Goal 1: In the text on two-layer logic circuits, what must be assumed to build a circuit whose first layer has only AND gates and whose second layer has only XOR gates?
___ Selected text ___
Or, you can use disjunctive normal form to build a two-layer circuit where the first layer uses AND gates and the second layer contains $m$ (multi-input) OR gates. Again, the same catch applies: you need to be able to complement the inputs to the AND gates "for free".

You can use disjunctive normal form to build a circuit where at most one input to any OR gate will ever be true at a time. This means that you can replace the OR gate with an XOR gate without changing its functionality. Therefore, yes, you can built a two-layer digital circuit where the first layer has only AND gates and the second layer has only XOR gates -- assuming you can complement some of the inputs to the AND gates for free.
___ Material for the task ___
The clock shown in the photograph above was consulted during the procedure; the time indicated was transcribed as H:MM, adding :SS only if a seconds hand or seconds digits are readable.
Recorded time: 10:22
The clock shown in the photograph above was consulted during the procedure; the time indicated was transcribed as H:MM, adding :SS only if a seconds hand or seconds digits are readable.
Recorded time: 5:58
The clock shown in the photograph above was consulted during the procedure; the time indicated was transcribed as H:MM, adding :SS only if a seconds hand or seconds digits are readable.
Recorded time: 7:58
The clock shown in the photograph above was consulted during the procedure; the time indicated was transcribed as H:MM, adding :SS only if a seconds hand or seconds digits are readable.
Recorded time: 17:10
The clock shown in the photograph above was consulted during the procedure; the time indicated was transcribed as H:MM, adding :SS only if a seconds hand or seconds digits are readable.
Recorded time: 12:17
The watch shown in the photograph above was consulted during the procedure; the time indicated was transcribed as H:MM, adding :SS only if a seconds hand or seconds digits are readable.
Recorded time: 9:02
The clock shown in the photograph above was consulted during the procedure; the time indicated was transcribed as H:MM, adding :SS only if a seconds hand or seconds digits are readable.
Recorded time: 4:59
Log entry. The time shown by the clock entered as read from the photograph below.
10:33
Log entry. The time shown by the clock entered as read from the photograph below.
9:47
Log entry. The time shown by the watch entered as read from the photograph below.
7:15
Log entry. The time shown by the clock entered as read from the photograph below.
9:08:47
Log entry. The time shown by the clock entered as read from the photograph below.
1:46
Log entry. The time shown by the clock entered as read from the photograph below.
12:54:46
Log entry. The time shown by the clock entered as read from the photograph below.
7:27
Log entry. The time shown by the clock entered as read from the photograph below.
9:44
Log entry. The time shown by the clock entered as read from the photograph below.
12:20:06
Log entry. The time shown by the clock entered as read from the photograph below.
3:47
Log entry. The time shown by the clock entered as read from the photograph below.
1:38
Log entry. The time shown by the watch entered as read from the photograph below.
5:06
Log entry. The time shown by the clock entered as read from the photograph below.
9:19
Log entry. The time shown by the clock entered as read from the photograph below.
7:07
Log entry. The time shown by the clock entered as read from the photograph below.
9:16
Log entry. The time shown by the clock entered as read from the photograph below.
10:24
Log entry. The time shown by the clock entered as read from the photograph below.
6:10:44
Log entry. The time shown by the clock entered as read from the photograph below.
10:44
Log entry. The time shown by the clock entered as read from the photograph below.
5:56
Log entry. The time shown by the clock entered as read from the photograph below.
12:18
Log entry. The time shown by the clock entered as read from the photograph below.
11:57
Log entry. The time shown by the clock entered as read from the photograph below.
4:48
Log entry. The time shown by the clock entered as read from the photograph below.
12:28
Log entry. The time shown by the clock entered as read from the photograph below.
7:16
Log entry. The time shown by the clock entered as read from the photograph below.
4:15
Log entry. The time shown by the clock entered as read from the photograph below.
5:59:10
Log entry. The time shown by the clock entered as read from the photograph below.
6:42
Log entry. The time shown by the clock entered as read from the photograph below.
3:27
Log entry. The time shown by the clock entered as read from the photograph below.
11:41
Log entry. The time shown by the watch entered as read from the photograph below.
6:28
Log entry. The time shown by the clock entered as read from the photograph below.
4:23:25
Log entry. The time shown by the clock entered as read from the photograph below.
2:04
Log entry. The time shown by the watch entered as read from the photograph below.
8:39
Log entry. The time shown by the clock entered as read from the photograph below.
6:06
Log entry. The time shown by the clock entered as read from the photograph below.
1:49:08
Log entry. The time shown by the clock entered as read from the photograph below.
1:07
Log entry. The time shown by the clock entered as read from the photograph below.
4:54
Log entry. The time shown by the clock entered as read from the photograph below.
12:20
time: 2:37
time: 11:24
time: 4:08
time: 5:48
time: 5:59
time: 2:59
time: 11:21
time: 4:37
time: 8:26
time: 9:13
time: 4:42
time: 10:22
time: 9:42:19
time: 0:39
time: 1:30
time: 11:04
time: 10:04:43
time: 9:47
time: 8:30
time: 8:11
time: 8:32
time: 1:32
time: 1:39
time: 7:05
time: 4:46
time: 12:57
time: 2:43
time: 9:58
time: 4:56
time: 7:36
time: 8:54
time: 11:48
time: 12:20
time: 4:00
___
Goal 2: How many lines in the entries contain the string "Recorded"? Case counts, and the reply should be the number alone.

Final result 1: That some of the inputs to the AND gates can be complemented for free.

Final result 2: 7